La prima cosa che ci ha colpito sono state le Diamond Ts. Bestie della fine degli anni ’40. La nostra guida ha detto che quello a sinistra una volta apparteneva a Peter Hurd. Artista locale. Nasce Roswell. Dal 1904 al 1984. I suoi dipinti amavano il paesaggio che la terra richiedeva alla sua anima. La Diamond, con sede a Chicago, operò dal 1905 al 1967 prima di svanire nella memoria.

“Hurd si è concentrato sulla gente del New Mexico. E sulla terra. La specie più dura.”
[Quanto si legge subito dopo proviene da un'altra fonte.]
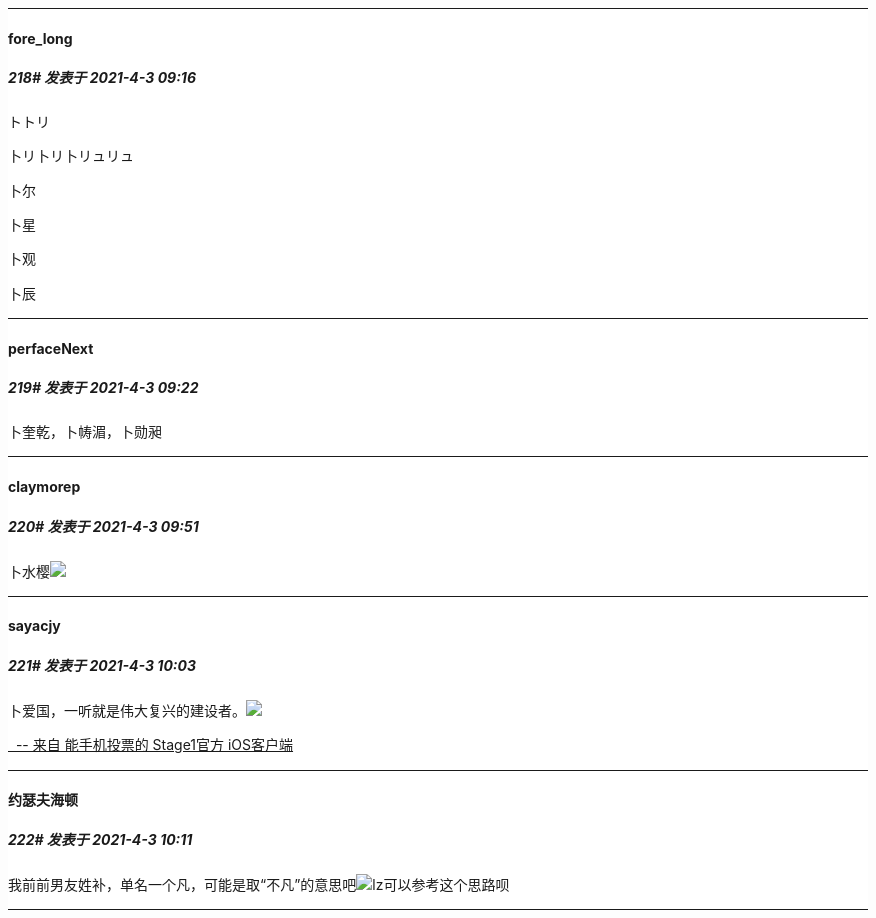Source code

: 
-----

####  fore_long  
##### 218#       发表于 2021-4-3 09:16


トトリ 

卜リ卜リ卜リュリュ


卜尔

卜星

卜观

卜辰


-----

####  perfaceNext  
##### 219#       发表于 2021-4-3 09:22


卜奎乾，卜帱湄，卜勋昶


-----

####  claymorep  
##### 220#       发表于 2021-4-3 09:51


卜水樱<img src="https://static.saraba1st.com/image/smiley/face2017/037.png" referrerpolicy="no-referrer">


-----

####  sayacjy  
##### 221#       发表于 2021-4-3 10:03


卜爱国，一听就是伟大复兴的建设者。<img src="https://static.saraba1st.com/image/smiley/face2017/032.png" referrerpolicy="no-referrer">

[  -- 来自 能手机投票的 Stage1官方 iOS客户端](https://itunes.apple.com/fi/app/saraba1st/id1221237470?mt=8)


-----

####  约瑟夫海顿  
##### 222#       发表于 2021-4-3 10:11


我前前男友姓补，单名一个凡，可能是取“不凡”的意思吧<img src="https://static.saraba1st.com/image/smiley/face2017/067.png" referrerpolicy="no-referrer">lz可以参考这个思路呗


-----

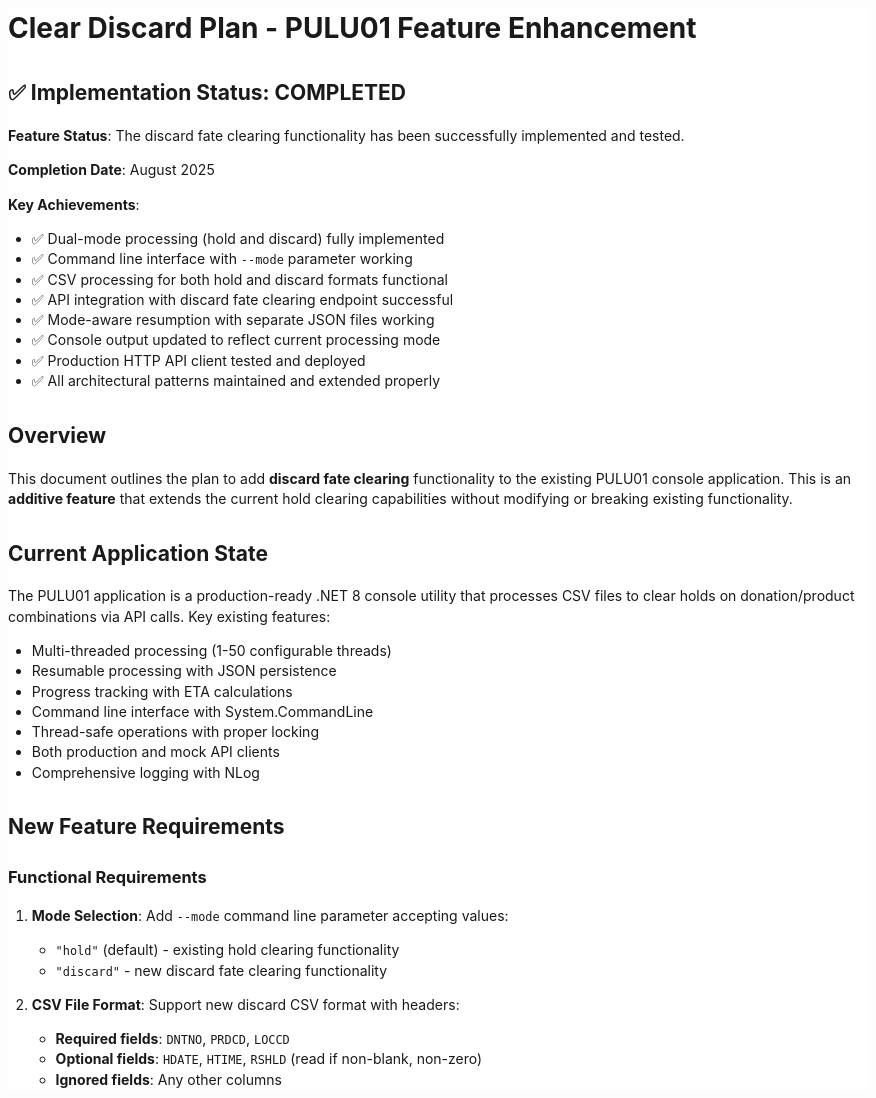 # Clear Discard Plan - PULU01 Feature Enhancement

## ✅ Implementation Status: COMPLETED

**Feature Status**: The discard fate clearing functionality has been successfully implemented and tested.

**Completion Date**: August 2025

**Key Achievements**:
- ✅ Dual-mode processing (hold and discard) fully implemented
- ✅ Command line interface with `--mode` parameter working
- ✅ CSV processing for both hold and discard formats functional
- ✅ API integration with discard fate clearing endpoint successful
- ✅ Mode-aware resumption with separate JSON files working
- ✅ Console output updated to reflect current processing mode
- ✅ Production HTTP API client tested and deployed
- ✅ All architectural patterns maintained and extended properly

## Overview

This document outlines the plan to add **discard fate clearing** functionality to the existing PULU01 console application. This is an **additive feature** that extends the current hold clearing capabilities without modifying or breaking existing functionality.

## Current Application State

The PULU01 application is a production-ready .NET 8 console utility that processes CSV files to clear holds on donation/product combinations via API calls. Key existing features:

- Multi-threaded processing (1-50 configurable threads)
- Resumable processing with JSON persistence
- Progress tracking with ETA calculations
- Command line interface with System.CommandLine
- Thread-safe operations with proper locking
- Both production and mock API clients
- Comprehensive logging with NLog

## New Feature Requirements

### Functional Requirements

1. **Mode Selection**: Add `--mode` command line parameter accepting values:
   - `"hold"` (default) - existing hold clearing functionality
   - `"discard"` - new discard fate clearing functionality

2. **CSV File Format**: Support new discard CSV format with headers:
   - **Required fields**: `DNTNO`, `PRDCD`, `LOCCD`
   - **Optional fields**: `HDATE`, `HTIME`, `RSHLD` (read if non-blank, non-zero)
   - **Ignored fields**: Any other columns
Il cortile stesso si estendeva su 20 acri. Dentro l’aria sembrava pesante. Lungo le recinzioni erano allineate automobili dagli anni ’30 agli anni ’90. Per lo più anni ’50 e ’60 però. Guarda da vicino. Quel Crosley era appollaiato in alto. Un uccello raro. L’azienda ha venduto solo 84.00 delle sue piccole auto subcompatte tra il 39 e il 52. Sono difficili da trovare ora.

Cronologia di Roswell

Questa Chevy risale al 1941. Così è stata la fondazione di A-1 Salvage. Una coincidenza o il destino? È successo sei anni prima che quell’oggetto si schiantasse nelle vicinanze. Prima che iniziassero le storie. Prima che Roswell diventasse una trappola per turisti. Settantacinque anni di teorie costruite in quella sola notte.

Metallo governativo

Controlla la Ford del 1947. Brilla. O lo ha fatto. La nostra guida lo ha sottolineato con un sorriso. Ex proprietario. La Commissione per l’energia atomica. La Seconda Guerra Mondiale li creò per gestire l’energia atomica in tempo di pace. Le parole erano sbiadite ma ancora visibili sulla porta. Un timbro governativo su metallo privato. E lì. Cercare. Un overrider cromato si è conficcato nel tronco di un albero. Quanto velocemente devi guidare per farlo?

Sogni di DeSoto

DeSotos. Studebaker. Una volta quella era la specialità di A-1. Entrambi i marchi dominavano ancora il lotto quando siamo passati. Quattro DeSoto sedevano fianco a fianco. 1950. 1953. 1955. Un altro 53. Forma ragionevole. Pelle sorprendentemente buona. Qualcuno è sopravvissuto al blocco dell’asta? Probabilmente non tutti. Forse alcuni. Non lo sappiamo mai.

Il Mustang

Una Mustang II del 1974 giaceva a marcire. Non mi sono mosso dall’86. Fu allora che arrivò qui. Il cantiere di solito conteneva stock più vecchi dagli anni ’30 agli anni ’70, ma questo era più recente. Guarda lo sfondo. Altri Mustanger. Le Volkswagen si nascondono dietro. Eccezioni alla regola. Il lotto non era rigorosamente curato. Era caotico.

Siti di crash

Quella Ford del 1963 incontrò un albero. Difficile. Metallo solido. Legno massiccio. Il danno è stato grave. Impatto ad alta velocità. Non facciamo domande sull’autista. Guardiamo il metallo. Ci chiediamo cosa sia successo poco prima. Poi ce ne andiamo.